In the first few years of teaching, I believed in the magic of the old behaviour management mind trick where if you get the students to collectively write their own group manifesto, then they will stick to it. They created those rules, they have ownership of those rules, therefore they will respect those rules.
I kind of knew that tactic was a load of old bollocks long before I ditched it. But I doubted my instinct to cut and run, for two reasons. First of all, because the group authored rules method had seemingly been handed down through the years as a secret teacher spell, so if it didn’t work it must be because I was doing it wrong. Second, because it plays to my enthusiasm for individual agency and social equality. Who the hell am I to tell people how to behave?
Well, first of all, there’s buckets of stinking tripe that have been bequeathed through the pedagogical ancestry in addition to all the actual wisdom. And second… Actually I can dictate that people maintain certain levels of behaviour in my classroom as well as supporting students to grasp their own agency. Those two motivations don’t necessarily have to contradict each other.
The student perspective: What is it like for students to be back in class?
While I’m a big fan of equality in terms of status, of inclusion, and of opportunity to head in whatever direction an individual desires to go regardless of the starting point, I don’t think that a status neutral hierarchy between students and teacher is always helpful or appropriate. Nah mate, the classroom’s my turf and I’m the boss. Also, it’s my place of work – were I to pitch up at one of my student’s places of work I would defer to them and play by their rules. Fair’s fair.
OK, I know I may be coming across a bit Gove-ish in my draconian "my house, my rules" stance, but the core of my belief is about creating a secure environment. If people know the rules, they are free to soar from the safety of that foundation. I’m OK with being a benevolent dictator if it helps build a strong community.

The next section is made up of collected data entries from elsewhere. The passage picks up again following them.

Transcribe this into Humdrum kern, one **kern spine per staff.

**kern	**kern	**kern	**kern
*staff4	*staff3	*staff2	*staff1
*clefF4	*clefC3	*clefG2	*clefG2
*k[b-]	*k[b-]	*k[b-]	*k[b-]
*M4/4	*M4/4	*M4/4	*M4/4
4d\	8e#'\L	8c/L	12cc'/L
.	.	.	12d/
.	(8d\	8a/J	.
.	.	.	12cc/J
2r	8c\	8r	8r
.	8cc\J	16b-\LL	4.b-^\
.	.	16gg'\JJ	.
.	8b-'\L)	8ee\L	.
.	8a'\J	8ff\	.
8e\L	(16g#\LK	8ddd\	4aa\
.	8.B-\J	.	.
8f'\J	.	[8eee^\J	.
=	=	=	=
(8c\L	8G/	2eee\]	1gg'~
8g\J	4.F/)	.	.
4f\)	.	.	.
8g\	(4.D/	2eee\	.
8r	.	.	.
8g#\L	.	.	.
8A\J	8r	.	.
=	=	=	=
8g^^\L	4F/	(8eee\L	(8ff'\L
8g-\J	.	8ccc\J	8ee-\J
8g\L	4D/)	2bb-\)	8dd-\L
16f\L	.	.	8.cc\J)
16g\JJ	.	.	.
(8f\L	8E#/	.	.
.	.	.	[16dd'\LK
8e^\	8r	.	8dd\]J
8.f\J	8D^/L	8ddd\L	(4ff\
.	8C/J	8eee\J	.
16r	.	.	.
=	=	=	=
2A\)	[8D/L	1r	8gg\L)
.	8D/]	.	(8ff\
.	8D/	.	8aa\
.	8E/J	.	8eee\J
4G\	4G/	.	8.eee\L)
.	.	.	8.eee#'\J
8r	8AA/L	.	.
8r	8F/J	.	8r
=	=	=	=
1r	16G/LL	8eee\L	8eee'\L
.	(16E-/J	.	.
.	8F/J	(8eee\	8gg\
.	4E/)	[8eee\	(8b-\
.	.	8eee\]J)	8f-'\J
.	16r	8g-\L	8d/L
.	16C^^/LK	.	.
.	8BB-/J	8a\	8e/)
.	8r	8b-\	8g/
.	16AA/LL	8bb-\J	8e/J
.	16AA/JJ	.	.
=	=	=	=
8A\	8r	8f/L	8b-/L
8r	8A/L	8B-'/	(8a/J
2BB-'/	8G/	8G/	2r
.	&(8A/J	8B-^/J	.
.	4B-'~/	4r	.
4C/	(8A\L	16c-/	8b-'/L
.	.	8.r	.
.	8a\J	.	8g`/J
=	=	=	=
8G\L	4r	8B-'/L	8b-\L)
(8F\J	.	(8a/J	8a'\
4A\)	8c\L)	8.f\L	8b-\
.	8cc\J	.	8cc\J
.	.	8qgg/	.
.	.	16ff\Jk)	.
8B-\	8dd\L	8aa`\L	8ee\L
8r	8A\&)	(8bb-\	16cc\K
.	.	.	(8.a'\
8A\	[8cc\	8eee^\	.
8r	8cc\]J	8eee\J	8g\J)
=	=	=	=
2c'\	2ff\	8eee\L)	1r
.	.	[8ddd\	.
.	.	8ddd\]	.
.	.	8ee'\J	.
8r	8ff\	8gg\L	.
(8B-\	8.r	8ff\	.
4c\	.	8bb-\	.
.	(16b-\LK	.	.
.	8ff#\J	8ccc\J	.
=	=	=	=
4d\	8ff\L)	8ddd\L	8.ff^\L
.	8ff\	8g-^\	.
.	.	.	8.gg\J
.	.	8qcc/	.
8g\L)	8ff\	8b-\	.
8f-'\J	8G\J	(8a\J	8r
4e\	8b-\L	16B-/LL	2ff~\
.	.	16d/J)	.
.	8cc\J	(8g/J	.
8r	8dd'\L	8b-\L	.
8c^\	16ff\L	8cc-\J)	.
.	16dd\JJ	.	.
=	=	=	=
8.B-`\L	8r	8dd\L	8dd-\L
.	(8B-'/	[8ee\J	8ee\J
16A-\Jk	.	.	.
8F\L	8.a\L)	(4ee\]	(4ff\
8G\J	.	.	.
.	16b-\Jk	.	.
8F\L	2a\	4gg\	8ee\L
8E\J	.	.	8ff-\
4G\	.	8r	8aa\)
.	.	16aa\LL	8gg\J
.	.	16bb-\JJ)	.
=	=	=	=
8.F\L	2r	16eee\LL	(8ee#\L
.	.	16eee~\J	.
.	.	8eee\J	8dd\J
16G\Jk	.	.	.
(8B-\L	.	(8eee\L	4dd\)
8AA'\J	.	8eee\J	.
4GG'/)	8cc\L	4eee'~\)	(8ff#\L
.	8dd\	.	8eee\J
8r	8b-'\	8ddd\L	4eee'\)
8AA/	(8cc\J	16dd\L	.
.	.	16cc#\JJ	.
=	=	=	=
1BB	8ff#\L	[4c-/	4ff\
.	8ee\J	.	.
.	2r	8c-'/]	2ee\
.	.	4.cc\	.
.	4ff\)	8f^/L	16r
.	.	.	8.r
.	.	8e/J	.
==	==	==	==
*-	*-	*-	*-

The other reason that I booted out the group negotiated behaviour contract is that it often ended up being really complicated. I can’t be doing with upholding a set of 15 slightly different rules for each group – I wouldn’t be able to remember 'em, so how could I possibly ensure they were complied with? Instead, regardless of where I’ve worked, I’ve stuck to my own three all-encompassing rules: be on time, make an effort, be kind.
Almost all organisational rules fit somewhere within those three so it wouldn’t step on college policy toes. The third one, be kind, is especially universal in its coverage – targeted aggression isn’t kind, racism isn’t kind, homophobia isn’t kind, any behaviour or language that causes someone else to feel bad about themselves just isn’t kind. Simple as…
New normal, new rules
This year, there aren’t just in-house rules to contend with and communicate effectively, but all of the rules to keep people safe and healthy. In the community setting where I work, each student has their own taped off area as their ‘home’, and all the staff wear masks. Loo trips are a military-style operation, as are tea breaks and lunchtimes, and like colleagues around the globe, Eau de Antibac is my new fragrance of choice. But as many of the students have health vulnerabilities linked to their specific inclusion needs, complacency isn’t an option.
All my other teaching this year is via Zoom or Teams, so I don’t even have to roll out my Trunchball-esque schtick to hoards of rowdy teens. I have so much sympathy for colleagues across the sector who are trying to manage the first few weeks in a classroom environment. Not only because the pandemic chucks a blanket of complication over every part of early-term life, but because it’s so hard to ensure the coronavirus rules are being upheld when no one’s completely sure what the rules are.
I think you know where I’m going with this…
The virus numbers are rising again. As I write, the loosely termed "rule" of six is all the rage. So in England, no more than six people can gather indoors or outdoors, unless you’re at work, in education or partaking in your passion for dragon boat racing, roller sports or octopush(?), to name but a few exemptions… And of course, the rules are different in Wales, Scotland and Northern Ireland.
I’ve just counted 54 rules in this government document from 14 September that explains what we can and can’t do. Imagine chucking that out as classroom rules. Would you ever, in your wildest dreams, expect students to stick to them – or even remember them?